The sprawling, three-hour biopic about the man who invented the atomic bomb is
a fascinating look at both an individual man and the moral quandaries faced by
those who wanted to end a devastating global conflict but feared the tool they
used to end that conflict (the atom bomb) would potentially end the world
itself. There are a number of memorable supporting performances in the film:
Emily Blunt (as Oppenheimer's wife) and Tom Conti (as Albert Einstein) stand
out. Thankfully audiences responded well to it, and this very long movie with
very little in the way of action or spectacle grossed almost $1 billion
worldwide.
My favorite female performance of the
year was Emma Stone in director Yorgos Lanthimos' Poor Things.
Stone plays Bella, the result of a science experiment involving the placement
of an infant's brain in a grown woman's body. Stone has to go from infantile
tantrums to childlike innocence to adolescent rebellion to hard-won maturity in
a single film. She does it brilliantly and Tony McNamara's script supplies her
with a wide variety of witty lines. The surreal set design recalls the best
films of director/animator Terry Gilliam.

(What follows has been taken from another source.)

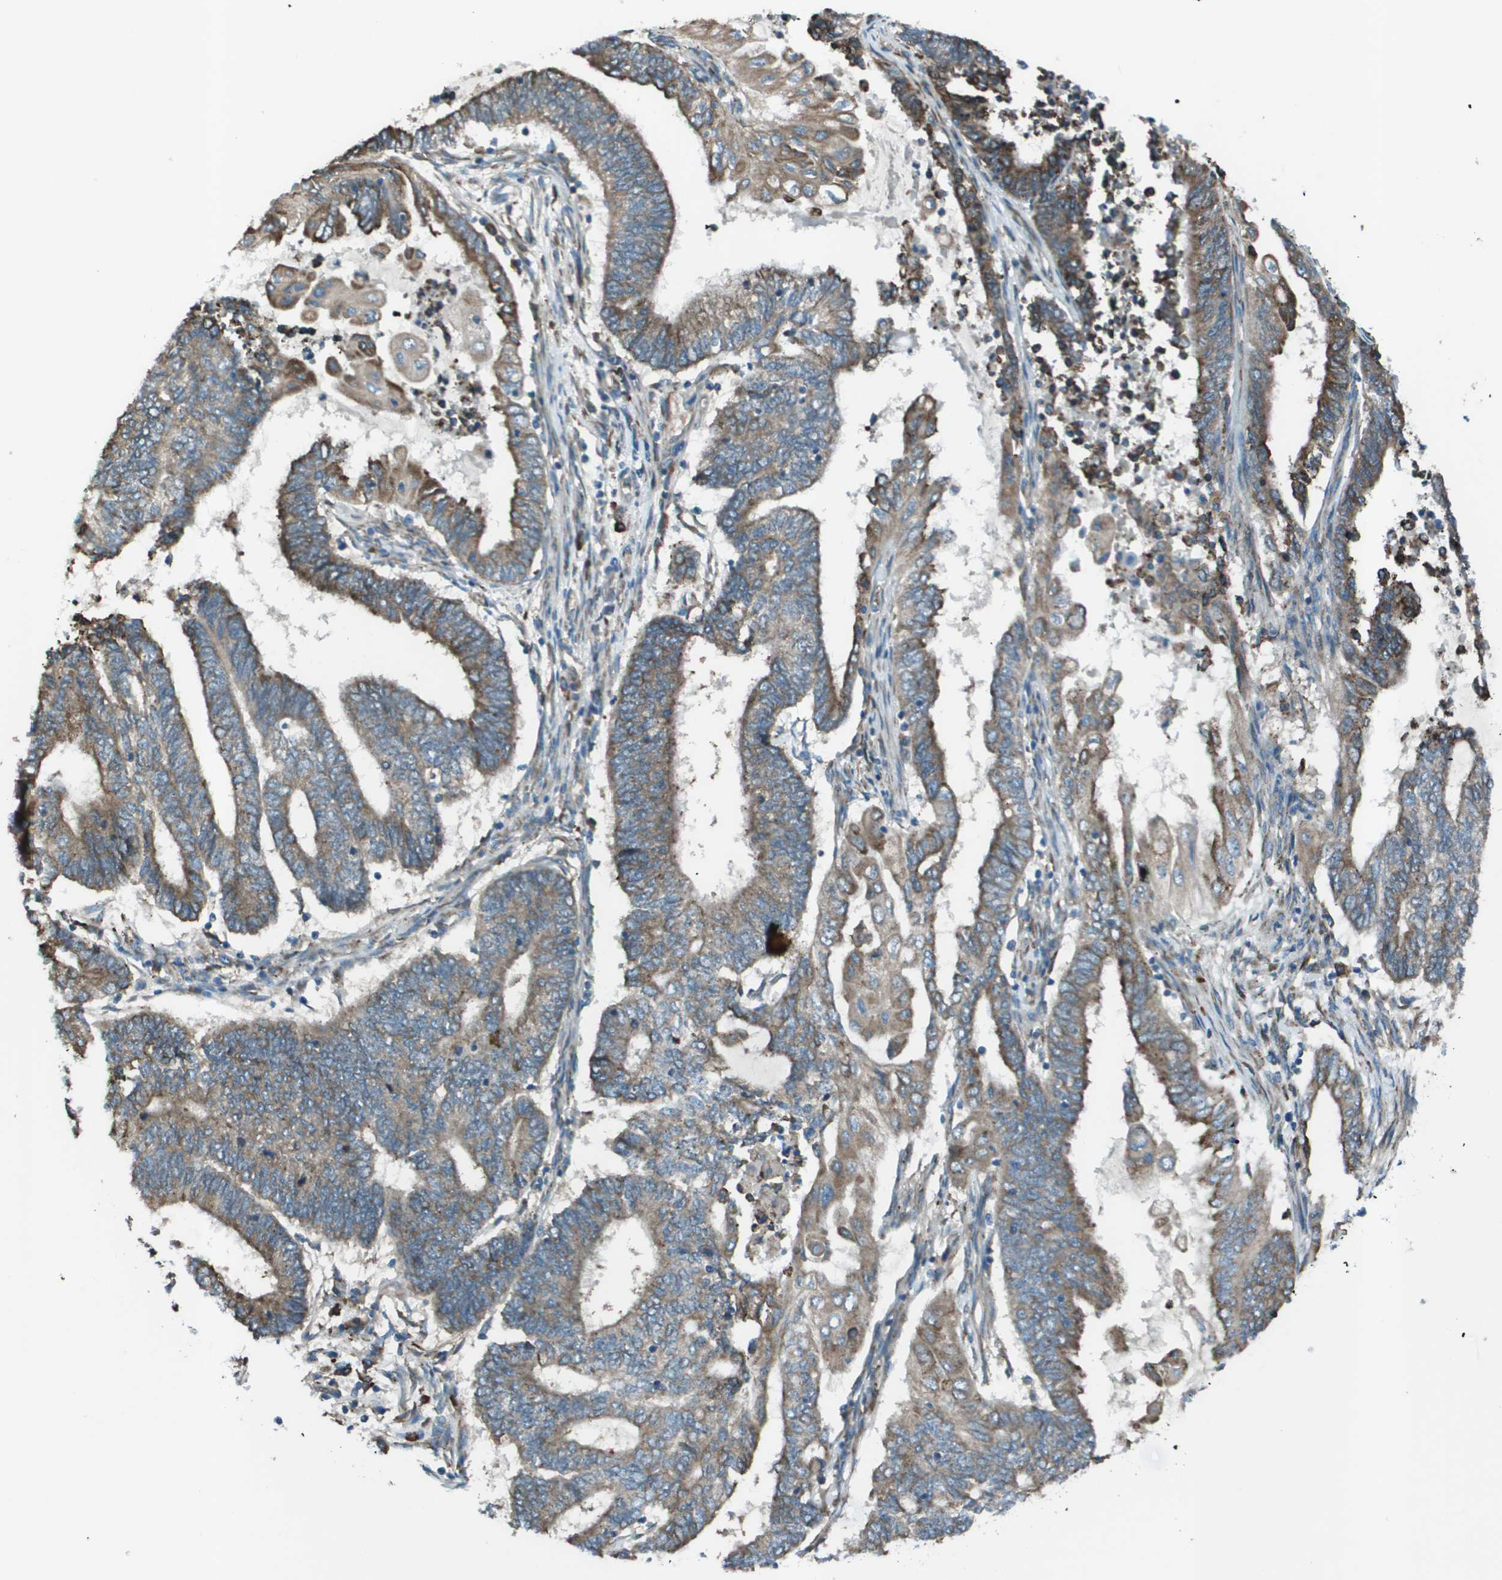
{"staining": {"intensity": "moderate", "quantity": ">75%", "location": "cytoplasmic/membranous"}, "tissue": "endometrial cancer", "cell_type": "Tumor cells", "image_type": "cancer", "snomed": [{"axis": "morphology", "description": "Adenocarcinoma, NOS"}, {"axis": "topography", "description": "Uterus"}, {"axis": "topography", "description": "Endometrium"}], "caption": "About >75% of tumor cells in endometrial cancer reveal moderate cytoplasmic/membranous protein staining as visualized by brown immunohistochemical staining.", "gene": "UTS2", "patient": {"sex": "female", "age": 70}}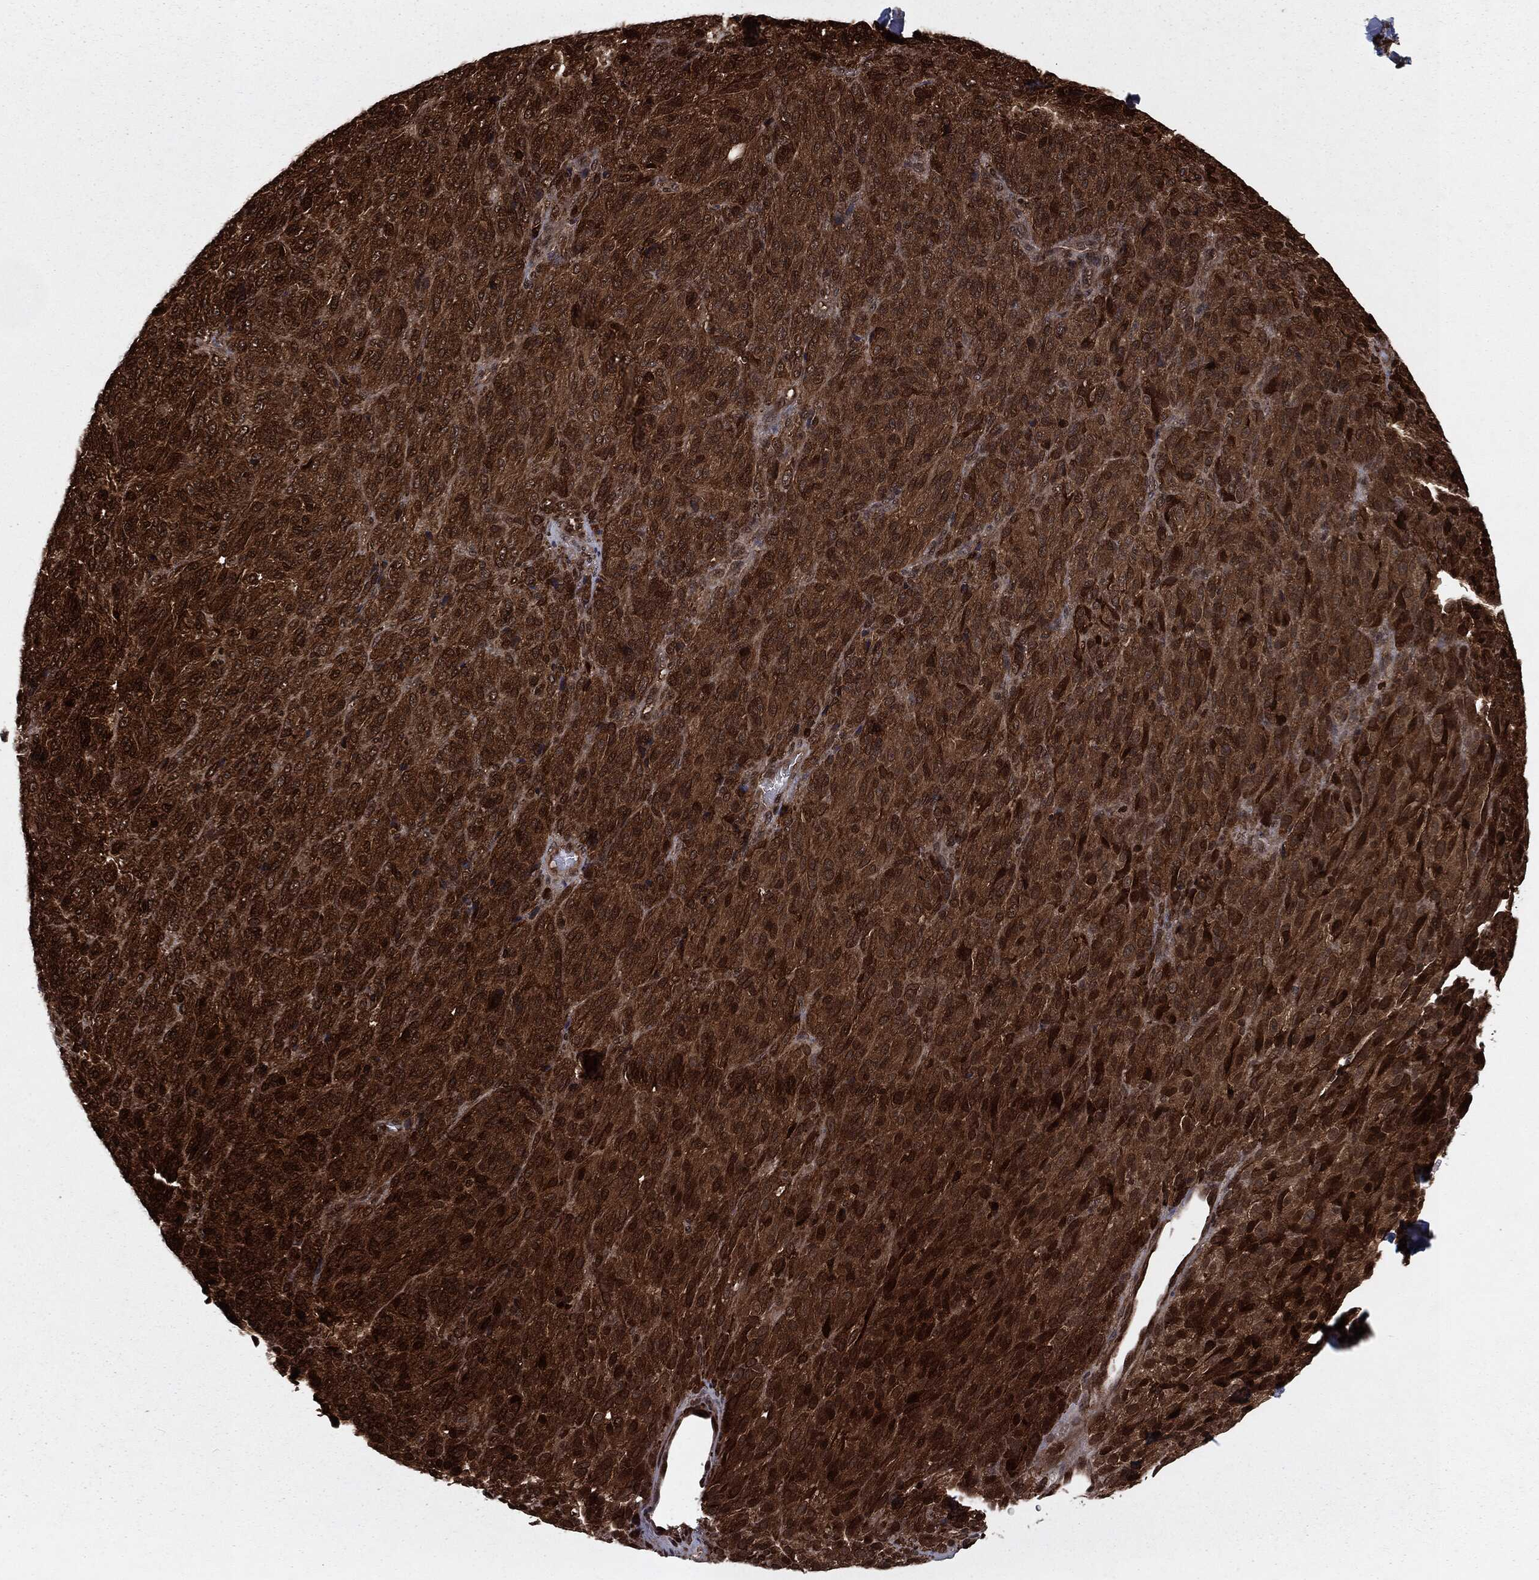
{"staining": {"intensity": "strong", "quantity": ">75%", "location": "cytoplasmic/membranous"}, "tissue": "melanoma", "cell_type": "Tumor cells", "image_type": "cancer", "snomed": [{"axis": "morphology", "description": "Malignant melanoma, Metastatic site"}, {"axis": "topography", "description": "Brain"}], "caption": "Tumor cells exhibit strong cytoplasmic/membranous positivity in approximately >75% of cells in malignant melanoma (metastatic site).", "gene": "RANBP9", "patient": {"sex": "female", "age": 56}}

The best under-the-radar film that I
wish more viewers would give a chance is The Teachers' Lounge,
the German entry in the Best Foreign Film category. This tight, tense,
and economical drama (a quick 90-something minutes) follows an idealistic
teacher (Leonie Benesch) at a school that's plagued by a series of cash and
property thefts. Troubled by an incident where an immigrant student was falsely
targeted and interrogated by administrators, she takes action to discover the
real perpetrator. Her actions do discover the guilty party (or at least very
likely identify the guilty party), but this also set forth a chain reaction
with heartbreaking consequences. Director Ilker Çatak is a talent to watch.
Hollywood proved it could still make
rousing, grand-scale entertainments with Mission Impossible: Dead
Reckoning Part One. Yes it's a bit long, but the action sequences are
in a league of their own. A car chase through the streets of Rome, a train
crash, and a motorcycle leap off a cliff are just some of the jaw-dropping
moments in the film. Star Tom Cruise is willing to put himself in harm's way in
a manner that most people would (understandably) be completely unwilling to do.
But his commitment to tactile, real-world stunts makes his films exhilarating
in a way modern CGI extravaganzas all too often are not.